§ **Source text**:

>>>>>>>>
>>>>>>>>> On Fri, Jul 11, 2008 at 3:43 AM, Jonas Karlsson <[EMAIL PROTECTED]> 
>>>>>>>>> wrote:
>>>>>>>>>> There has been a proof of concept where a group of people has 
>>>>>>>>>> injected
>>>>>>>>>> bad packages into a distribution by asking to be a mirror and 
>>>>>>>>>> providing
>>>>>>>>>> erroneous updates (1).
>>>>>>>>>> The issue is not that they provided spoofed, hacked or broken 
>>>>>>>>>> packages,
>>>>>>>>>> which would fail with bad signature (or the user had to add the key 
>>>>>>>>>> to
>>>>>>>>>> their keyring), but they used old packages which they updated version
>>>>>>>>>> information for. An example for GoboLinux would be to repack an old
>>>>>>>>>> version, Foo--1.2--i686.tar.bz2 as Foo--2.3--i686.tar.bz2 and our 
>>>>>>>>>> tools
>>>>>>>>>> would be fooled to thing that the latter was an update/later version
>>>>>>>>>> (you would also change the name of the version directory in the 
>>>>>>>>>> tarball).

§ **Data records**:
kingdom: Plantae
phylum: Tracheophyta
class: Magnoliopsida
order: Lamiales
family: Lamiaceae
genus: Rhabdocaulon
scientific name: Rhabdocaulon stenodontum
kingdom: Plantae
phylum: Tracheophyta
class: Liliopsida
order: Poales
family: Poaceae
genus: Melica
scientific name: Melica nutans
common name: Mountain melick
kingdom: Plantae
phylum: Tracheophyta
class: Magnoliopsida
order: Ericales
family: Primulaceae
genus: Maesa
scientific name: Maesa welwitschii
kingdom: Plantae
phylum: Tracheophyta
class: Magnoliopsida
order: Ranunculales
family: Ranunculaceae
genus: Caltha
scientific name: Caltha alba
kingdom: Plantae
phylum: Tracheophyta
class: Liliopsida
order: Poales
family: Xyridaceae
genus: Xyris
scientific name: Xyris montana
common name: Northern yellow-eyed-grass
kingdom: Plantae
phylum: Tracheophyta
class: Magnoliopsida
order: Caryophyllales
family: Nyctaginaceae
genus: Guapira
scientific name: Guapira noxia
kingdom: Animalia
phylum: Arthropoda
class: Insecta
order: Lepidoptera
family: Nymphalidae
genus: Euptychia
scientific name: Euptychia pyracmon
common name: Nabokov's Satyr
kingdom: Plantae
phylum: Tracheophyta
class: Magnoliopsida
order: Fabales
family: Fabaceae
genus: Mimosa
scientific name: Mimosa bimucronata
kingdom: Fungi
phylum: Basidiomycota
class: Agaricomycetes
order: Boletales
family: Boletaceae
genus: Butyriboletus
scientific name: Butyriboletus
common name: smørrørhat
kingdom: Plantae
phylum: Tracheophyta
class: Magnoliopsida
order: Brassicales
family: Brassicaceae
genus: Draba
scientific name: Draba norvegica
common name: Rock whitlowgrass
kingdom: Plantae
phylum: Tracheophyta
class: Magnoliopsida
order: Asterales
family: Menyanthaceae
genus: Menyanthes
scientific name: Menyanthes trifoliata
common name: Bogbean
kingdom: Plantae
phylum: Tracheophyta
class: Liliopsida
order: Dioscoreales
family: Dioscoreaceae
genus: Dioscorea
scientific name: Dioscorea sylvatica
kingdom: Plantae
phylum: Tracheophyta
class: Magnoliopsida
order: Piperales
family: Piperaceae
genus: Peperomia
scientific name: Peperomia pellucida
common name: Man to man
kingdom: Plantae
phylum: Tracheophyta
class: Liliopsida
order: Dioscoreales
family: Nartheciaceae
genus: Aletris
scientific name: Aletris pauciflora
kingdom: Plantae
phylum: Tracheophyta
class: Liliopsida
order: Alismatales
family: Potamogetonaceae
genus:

§ **Work item**:
In the source text's GoboLinux example, what file name is the old package Foo--1.2--i686.tar.bz2 repacked as?

§ **Solution to the problem**:
Foo--2.3--i686.tar.bz2